◆ What this task involves
Among the entries that follow, find the lines containing the string "from" and copy them.

◆ Source texts of formatted documents
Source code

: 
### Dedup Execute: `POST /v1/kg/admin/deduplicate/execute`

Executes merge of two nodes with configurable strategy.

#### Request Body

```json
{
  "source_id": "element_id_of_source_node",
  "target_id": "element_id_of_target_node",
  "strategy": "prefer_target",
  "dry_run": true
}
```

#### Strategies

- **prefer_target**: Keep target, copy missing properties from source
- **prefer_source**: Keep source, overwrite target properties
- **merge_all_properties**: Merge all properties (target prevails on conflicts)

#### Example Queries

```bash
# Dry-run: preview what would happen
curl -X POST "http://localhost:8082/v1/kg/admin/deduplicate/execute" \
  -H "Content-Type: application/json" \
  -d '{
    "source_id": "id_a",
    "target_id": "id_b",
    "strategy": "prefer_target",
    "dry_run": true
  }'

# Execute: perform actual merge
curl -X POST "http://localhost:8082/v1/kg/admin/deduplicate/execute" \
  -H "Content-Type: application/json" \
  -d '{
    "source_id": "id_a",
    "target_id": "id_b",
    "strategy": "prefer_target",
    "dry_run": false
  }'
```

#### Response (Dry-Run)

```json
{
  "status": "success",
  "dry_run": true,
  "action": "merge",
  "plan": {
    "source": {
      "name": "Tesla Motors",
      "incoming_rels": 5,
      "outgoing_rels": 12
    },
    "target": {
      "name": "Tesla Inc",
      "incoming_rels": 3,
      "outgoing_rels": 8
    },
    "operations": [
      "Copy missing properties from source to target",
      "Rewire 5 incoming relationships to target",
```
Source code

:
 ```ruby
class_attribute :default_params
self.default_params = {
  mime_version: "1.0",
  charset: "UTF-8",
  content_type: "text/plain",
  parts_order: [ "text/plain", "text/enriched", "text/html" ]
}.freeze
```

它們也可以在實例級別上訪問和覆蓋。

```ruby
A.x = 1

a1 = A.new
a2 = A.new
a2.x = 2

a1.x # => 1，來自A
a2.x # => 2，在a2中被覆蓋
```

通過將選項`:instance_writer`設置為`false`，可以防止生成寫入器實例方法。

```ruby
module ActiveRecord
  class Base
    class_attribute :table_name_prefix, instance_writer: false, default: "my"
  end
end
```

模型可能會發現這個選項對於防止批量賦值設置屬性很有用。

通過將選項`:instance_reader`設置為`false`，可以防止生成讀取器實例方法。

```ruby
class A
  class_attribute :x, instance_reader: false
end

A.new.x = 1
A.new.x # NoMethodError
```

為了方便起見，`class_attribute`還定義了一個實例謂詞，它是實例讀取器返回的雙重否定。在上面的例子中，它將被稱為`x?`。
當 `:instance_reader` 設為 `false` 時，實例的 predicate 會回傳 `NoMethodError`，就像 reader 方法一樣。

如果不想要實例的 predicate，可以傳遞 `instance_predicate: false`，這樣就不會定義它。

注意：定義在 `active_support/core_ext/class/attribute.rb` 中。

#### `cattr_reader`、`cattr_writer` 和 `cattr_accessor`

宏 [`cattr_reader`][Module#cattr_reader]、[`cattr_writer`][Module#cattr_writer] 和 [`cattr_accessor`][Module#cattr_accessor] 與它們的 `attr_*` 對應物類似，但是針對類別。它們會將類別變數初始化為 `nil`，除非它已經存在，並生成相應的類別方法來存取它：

◆ Response
- **prefer_target**: Keep target, copy missing properties from source
      "Copy missing properties from source to target",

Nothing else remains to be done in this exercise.